I'm encountering an interesting problem with setting up a High-Availability file system cluster on EC2. The idea behind the setup is simple: 2 GlusterFS nodes are in two separate availability zones synchronizing data between themselves. I can mount either of these two servers on any other EC2 instances without any problems.
However, in the interests of spreading things out and also migrating off of bad nodes, I want to put this behind a Load Balancer. The problem seemed simple enough, I opened ports on the load balancer and then set the host to the load balancer instead of the individual glusterFS node, however, it insists that it can't make the connection.

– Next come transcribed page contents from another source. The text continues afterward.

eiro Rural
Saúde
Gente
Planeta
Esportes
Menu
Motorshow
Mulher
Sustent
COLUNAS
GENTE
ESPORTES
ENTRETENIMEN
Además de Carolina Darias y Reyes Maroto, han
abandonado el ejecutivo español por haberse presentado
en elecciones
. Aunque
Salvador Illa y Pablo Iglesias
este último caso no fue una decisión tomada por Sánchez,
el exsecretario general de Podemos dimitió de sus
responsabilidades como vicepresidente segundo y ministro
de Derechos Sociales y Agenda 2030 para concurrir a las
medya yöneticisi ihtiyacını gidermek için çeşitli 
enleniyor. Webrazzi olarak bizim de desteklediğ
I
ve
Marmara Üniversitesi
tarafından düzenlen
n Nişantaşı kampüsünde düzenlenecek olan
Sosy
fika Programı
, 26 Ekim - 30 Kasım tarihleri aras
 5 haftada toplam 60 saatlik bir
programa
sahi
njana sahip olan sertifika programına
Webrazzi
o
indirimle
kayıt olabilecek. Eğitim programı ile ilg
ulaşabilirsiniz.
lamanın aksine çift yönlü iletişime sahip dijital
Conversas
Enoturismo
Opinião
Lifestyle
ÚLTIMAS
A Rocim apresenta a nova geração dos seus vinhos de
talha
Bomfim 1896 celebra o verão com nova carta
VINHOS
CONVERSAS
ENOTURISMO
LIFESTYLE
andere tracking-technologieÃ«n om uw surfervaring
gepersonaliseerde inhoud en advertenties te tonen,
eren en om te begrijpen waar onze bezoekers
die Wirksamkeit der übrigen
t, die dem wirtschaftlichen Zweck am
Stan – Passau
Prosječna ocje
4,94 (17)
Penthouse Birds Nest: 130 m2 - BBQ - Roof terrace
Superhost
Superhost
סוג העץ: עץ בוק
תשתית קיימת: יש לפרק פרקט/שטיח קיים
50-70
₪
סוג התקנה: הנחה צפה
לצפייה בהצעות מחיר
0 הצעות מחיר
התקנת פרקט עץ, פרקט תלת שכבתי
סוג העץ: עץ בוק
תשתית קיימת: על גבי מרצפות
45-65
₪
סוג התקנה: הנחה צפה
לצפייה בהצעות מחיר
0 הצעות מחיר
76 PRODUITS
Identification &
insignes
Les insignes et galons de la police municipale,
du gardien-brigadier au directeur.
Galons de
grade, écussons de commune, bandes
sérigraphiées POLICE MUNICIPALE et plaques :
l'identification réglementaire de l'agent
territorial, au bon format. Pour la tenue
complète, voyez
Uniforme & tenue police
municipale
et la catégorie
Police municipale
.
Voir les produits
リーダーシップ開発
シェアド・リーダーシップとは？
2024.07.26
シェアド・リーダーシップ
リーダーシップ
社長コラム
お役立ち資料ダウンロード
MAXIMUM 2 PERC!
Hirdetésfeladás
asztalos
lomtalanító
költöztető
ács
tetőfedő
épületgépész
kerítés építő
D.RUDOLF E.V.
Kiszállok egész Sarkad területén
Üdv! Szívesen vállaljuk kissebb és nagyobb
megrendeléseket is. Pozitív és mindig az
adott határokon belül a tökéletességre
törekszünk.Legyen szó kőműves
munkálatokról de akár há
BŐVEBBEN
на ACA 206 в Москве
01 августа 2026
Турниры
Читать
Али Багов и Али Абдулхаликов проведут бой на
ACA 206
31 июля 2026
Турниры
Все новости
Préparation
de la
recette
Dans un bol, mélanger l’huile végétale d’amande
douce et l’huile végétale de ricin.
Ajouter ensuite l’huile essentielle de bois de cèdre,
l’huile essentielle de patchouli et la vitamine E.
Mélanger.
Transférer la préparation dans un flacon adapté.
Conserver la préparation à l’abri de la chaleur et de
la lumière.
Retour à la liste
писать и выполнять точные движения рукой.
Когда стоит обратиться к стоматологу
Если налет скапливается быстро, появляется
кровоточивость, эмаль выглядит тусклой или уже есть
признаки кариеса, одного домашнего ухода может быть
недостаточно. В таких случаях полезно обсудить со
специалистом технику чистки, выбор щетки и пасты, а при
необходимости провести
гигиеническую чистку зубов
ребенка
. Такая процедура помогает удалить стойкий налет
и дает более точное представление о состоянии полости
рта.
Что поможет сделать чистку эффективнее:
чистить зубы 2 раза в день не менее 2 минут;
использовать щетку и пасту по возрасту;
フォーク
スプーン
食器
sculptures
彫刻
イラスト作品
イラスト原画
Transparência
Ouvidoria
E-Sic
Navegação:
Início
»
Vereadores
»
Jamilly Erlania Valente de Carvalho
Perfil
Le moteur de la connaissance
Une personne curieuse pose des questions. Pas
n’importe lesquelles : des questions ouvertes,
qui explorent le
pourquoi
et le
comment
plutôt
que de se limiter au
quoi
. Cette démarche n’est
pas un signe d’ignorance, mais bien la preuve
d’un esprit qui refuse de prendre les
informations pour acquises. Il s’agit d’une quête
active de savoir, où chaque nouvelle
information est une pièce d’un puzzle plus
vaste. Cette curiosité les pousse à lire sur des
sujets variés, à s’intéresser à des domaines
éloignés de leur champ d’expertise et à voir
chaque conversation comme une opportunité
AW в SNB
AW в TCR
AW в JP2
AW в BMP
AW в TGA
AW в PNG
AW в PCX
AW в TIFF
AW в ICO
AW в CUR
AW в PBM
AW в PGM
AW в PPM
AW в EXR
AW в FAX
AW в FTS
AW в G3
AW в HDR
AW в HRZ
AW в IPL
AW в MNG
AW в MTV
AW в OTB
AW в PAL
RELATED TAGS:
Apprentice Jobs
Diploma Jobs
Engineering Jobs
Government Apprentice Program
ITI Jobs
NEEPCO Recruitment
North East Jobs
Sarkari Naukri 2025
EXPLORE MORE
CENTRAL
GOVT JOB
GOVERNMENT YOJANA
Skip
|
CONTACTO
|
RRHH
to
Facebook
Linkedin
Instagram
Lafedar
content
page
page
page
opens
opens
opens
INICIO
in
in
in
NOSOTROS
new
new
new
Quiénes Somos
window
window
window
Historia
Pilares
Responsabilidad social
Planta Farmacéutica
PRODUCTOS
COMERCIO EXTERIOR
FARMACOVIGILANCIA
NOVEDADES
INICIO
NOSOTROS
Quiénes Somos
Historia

I thought this might be a firewall issue and to rule that out, I actually opened ports 1024-65535. A terrible idea for sure, but I needed to rule that out.
Here's what the logs say:
[2013-04-24 21:51:03.581564] I [glusterfsd.c:1666:main] 0-/usr/sbin/glusterfs: Started running /usr/sbin/glusterfs version 3.3.1
[2013-04-24 21:51:03.608884] W [socket.c:1512:__socket_proto_state_machine] 0-glusterfs: reading from socket failed. Error (Transport endpoint is not connected), peer (1.2.3.4:24007)
The strange part is, I can connect to that IP fine via telnet on the same port.
Has anyone done this before, or have any insights as to a way I can work around this?
Thanks!